• What the exercise asks
Write out the listing below without alteration, omitting its pictures.

• Data section
%%

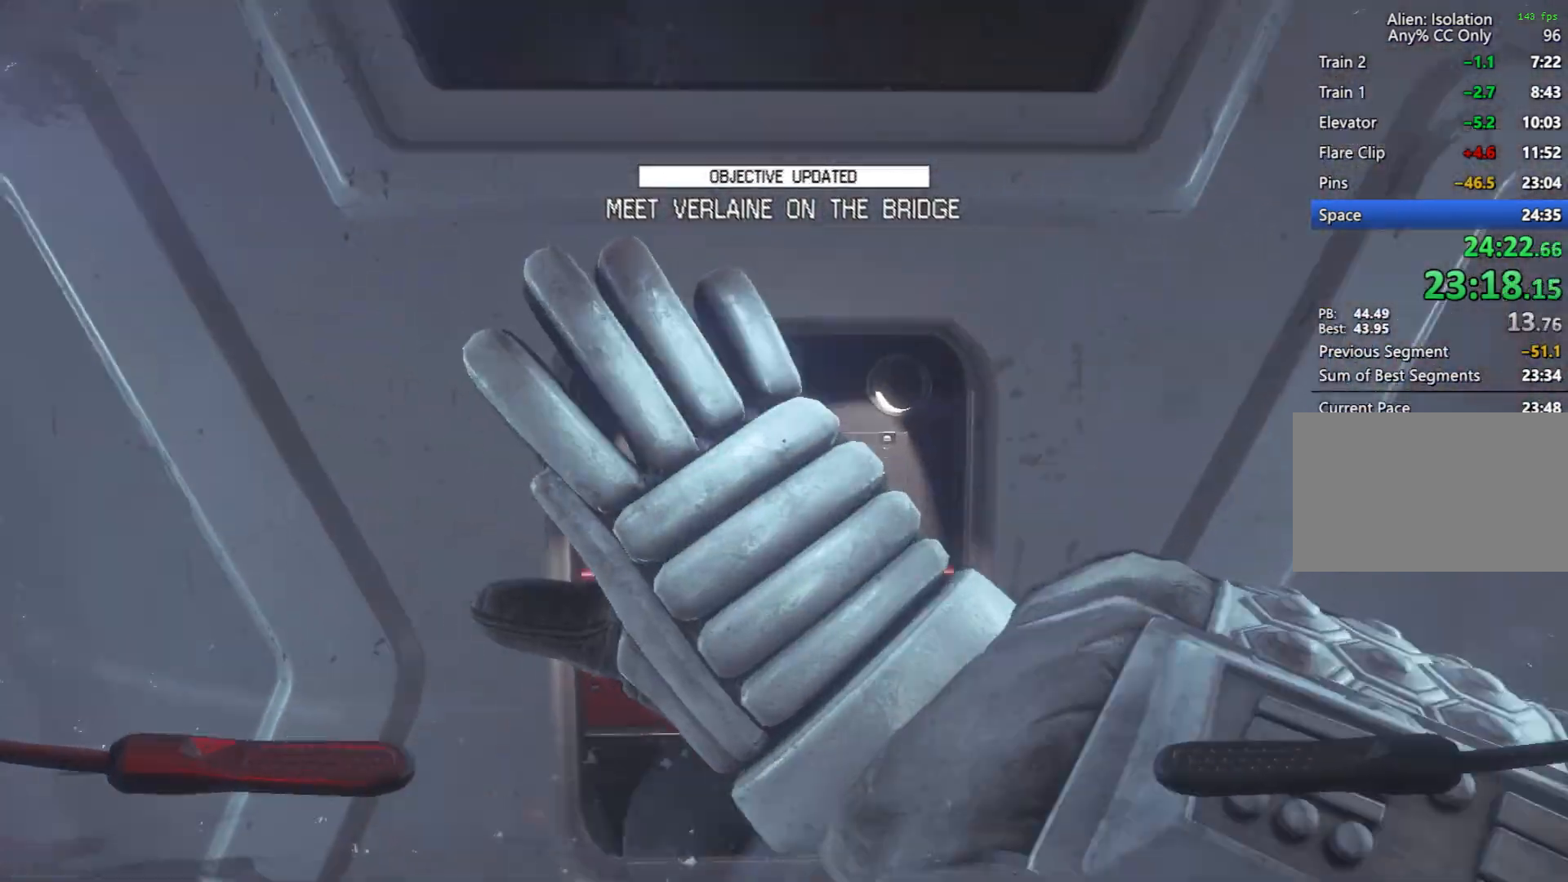
{"keys": ["s"], "mouse": [], "events": [[100, "s", "down"], [150, "s", "up"], [200, "s", "down"], [233, "s", "up"], [333, "s", "down"], [383, "s", "up"], [417, "s", "down"]]}
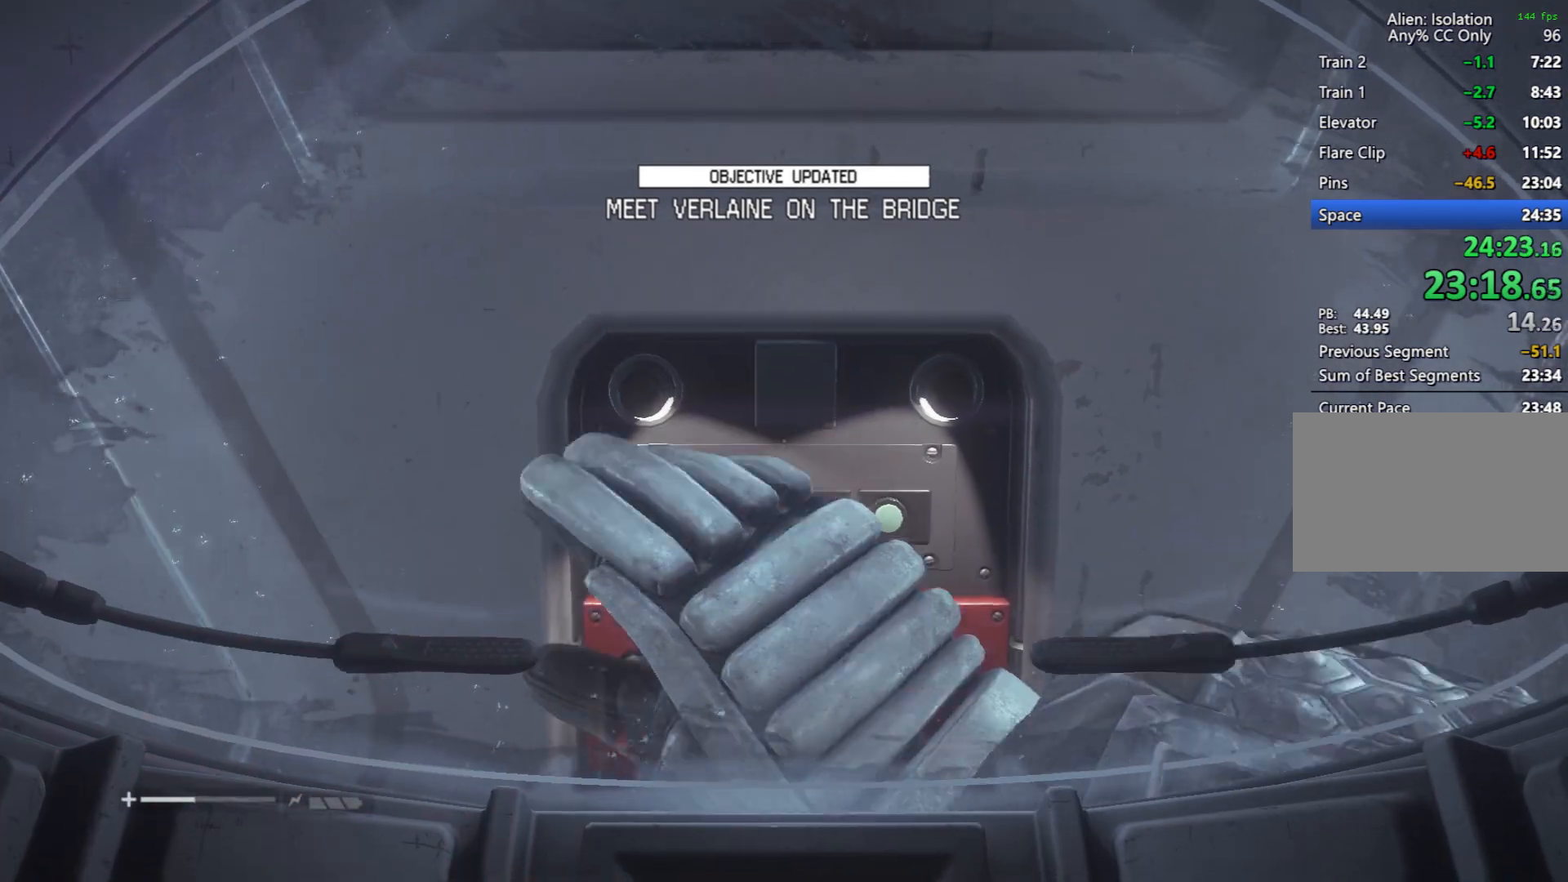
{"keys": [], "mouse": [], "events": [[17, "s", "up"], [117, "s", "down"], [150, "s", "up"], [250, "s", "down"], [300, "s", "up"], [383, "s", "down"], [433, "s", "up"]]}
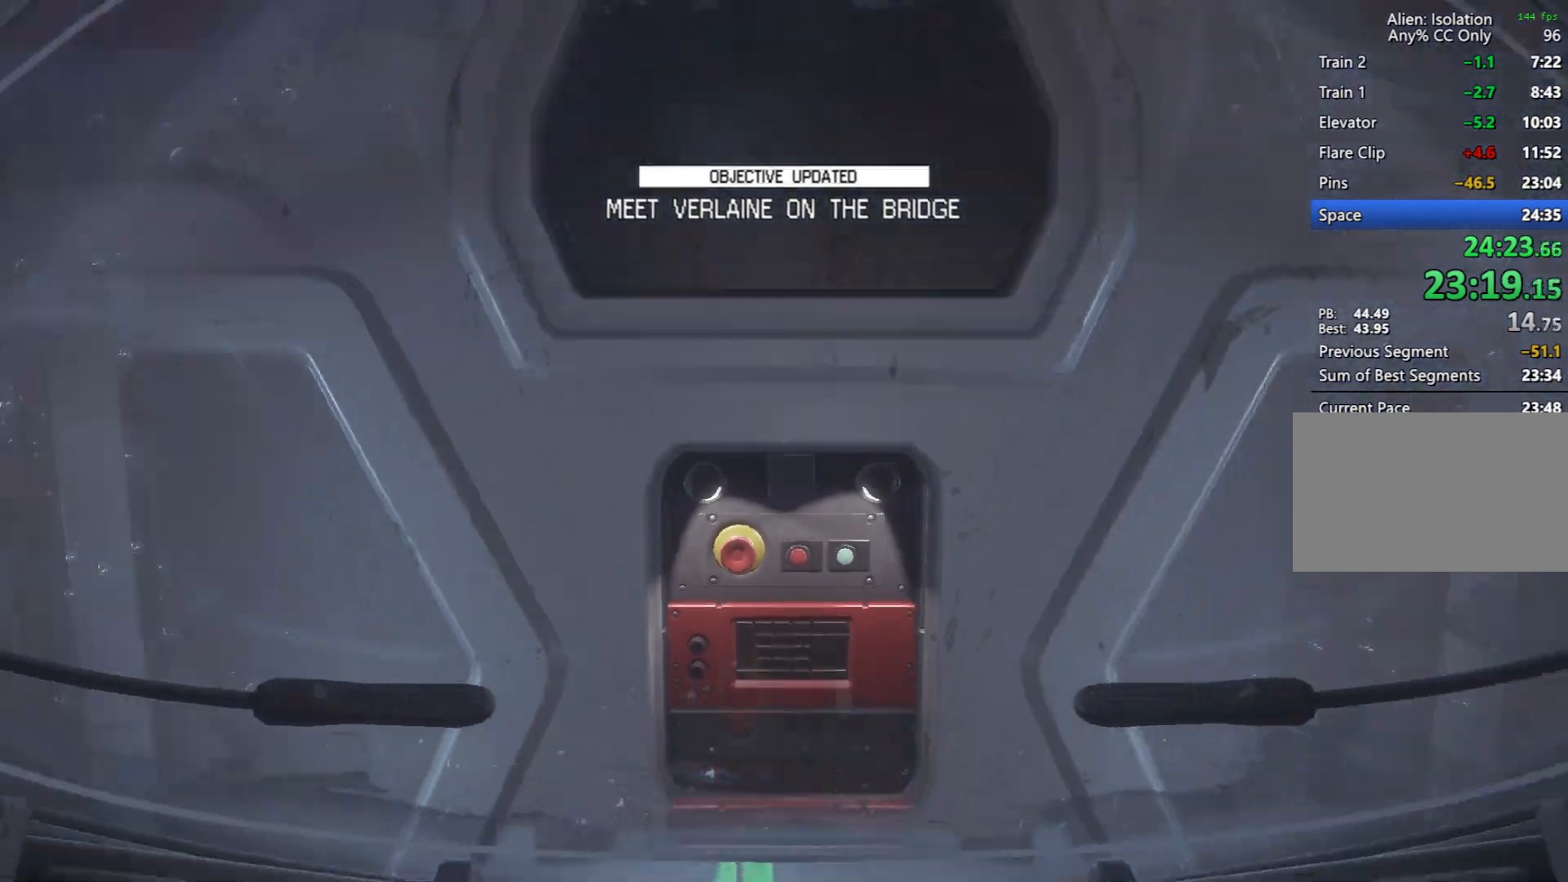
{"keys": [], "mouse": [], "events": [[33, "s", "down"], [83, "s", "up"], [133, "s", "down"], [217, "s", "up"], [267, "s", "down"], [317, "s", "up"], [400, "s", "down"], [450, "s", "up"]]}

%%

• Reply to the exercise
{"keys": ["s"], "mouse": [], "events": [[100, "s", "down"], [150, "s", "up"], [200, "s", "down"], [233, "s", "up"], [333, "s", "down"], [383, "s", "up"], [417, "s", "down"]]}
{"keys": [], "mouse": [], "events": [[17, "s", "up"], [117, "s", "down"], [150, "s", "up"], [250, "s", "down"], [300, "s", "up"], [383, "s", "down"], [433, "s", "up"]]}
{"keys": [], "mouse": [], "events": [[33, "s", "down"], [83, "s", "up"], [133, "s", "down"], [217, "s", "up"], [267, "s", "down"], [317, "s", "up"], [400, "s", "down"], [450, "s", "up"]]}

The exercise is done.